(Collected data)

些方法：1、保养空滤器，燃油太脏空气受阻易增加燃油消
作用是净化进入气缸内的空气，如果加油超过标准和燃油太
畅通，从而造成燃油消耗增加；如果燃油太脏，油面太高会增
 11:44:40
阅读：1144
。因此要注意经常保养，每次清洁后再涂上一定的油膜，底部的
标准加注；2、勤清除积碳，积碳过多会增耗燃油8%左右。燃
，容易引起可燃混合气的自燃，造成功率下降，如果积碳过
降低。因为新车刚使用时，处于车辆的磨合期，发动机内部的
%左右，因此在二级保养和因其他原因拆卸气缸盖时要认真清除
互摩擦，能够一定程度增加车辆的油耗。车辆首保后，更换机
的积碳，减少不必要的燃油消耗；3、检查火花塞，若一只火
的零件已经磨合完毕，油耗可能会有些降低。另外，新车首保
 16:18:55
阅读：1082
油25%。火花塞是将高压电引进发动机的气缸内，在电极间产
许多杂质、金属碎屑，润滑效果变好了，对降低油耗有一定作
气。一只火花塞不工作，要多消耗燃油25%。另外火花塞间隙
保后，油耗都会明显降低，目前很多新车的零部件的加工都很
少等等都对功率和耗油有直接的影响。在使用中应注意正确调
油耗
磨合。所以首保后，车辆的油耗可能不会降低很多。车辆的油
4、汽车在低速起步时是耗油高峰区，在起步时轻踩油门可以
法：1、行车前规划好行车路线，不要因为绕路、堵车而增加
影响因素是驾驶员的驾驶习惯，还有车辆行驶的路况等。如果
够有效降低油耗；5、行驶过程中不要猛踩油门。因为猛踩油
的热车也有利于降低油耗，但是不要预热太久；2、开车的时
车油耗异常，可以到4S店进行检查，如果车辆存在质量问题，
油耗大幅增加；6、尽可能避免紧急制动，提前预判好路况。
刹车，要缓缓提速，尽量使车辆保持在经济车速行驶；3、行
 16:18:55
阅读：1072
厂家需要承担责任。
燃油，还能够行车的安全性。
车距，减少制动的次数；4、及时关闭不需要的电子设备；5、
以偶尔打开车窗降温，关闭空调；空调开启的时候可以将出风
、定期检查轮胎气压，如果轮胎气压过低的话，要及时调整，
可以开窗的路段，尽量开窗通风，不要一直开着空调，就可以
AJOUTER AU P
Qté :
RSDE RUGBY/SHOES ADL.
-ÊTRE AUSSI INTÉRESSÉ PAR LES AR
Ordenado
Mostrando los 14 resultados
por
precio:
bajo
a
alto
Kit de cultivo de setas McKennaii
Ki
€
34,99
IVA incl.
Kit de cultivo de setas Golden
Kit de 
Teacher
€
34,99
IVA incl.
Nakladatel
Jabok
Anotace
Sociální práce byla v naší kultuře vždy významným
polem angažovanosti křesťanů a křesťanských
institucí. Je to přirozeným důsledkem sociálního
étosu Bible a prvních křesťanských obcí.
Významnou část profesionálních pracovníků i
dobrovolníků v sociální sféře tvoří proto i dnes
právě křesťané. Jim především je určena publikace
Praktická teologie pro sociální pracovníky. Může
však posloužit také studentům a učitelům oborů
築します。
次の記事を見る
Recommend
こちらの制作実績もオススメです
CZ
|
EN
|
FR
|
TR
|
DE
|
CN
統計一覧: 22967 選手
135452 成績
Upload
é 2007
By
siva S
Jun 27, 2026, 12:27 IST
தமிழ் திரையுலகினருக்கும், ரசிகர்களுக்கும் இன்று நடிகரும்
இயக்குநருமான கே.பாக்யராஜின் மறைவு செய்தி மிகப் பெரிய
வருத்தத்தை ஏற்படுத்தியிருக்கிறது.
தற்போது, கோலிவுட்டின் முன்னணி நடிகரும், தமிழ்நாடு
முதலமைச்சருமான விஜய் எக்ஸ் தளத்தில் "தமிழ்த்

*WHAT IS REQUIRED*
Exactly reproduce the lines from the one containing "統計一覧: 22967 選手" through the end of the records, and only those lines.

*RESPONSE TO THIS EXERCISE*
統計一覧: 22967 選手
135452 成績
Upload
é 2007
By
siva S
Jun 27, 2026, 12:27 IST
தமிழ் திரையுலகினருக்கும், ரசிகர்களுக்கும் இன்று நடிகரும்
இயக்குநருமான கே.பாக்யராஜின் மறைவு செய்தி மிகப் பெரிய
வருத்தத்தை ஏற்படுத்தியிருக்கிறது.
தற்போது, கோலிவுட்டின் முன்னணி நடிகரும், தமிழ்நாடு
முதலமைச்சருமான விஜய் எக்ஸ் தளத்தில் "தமிழ்த்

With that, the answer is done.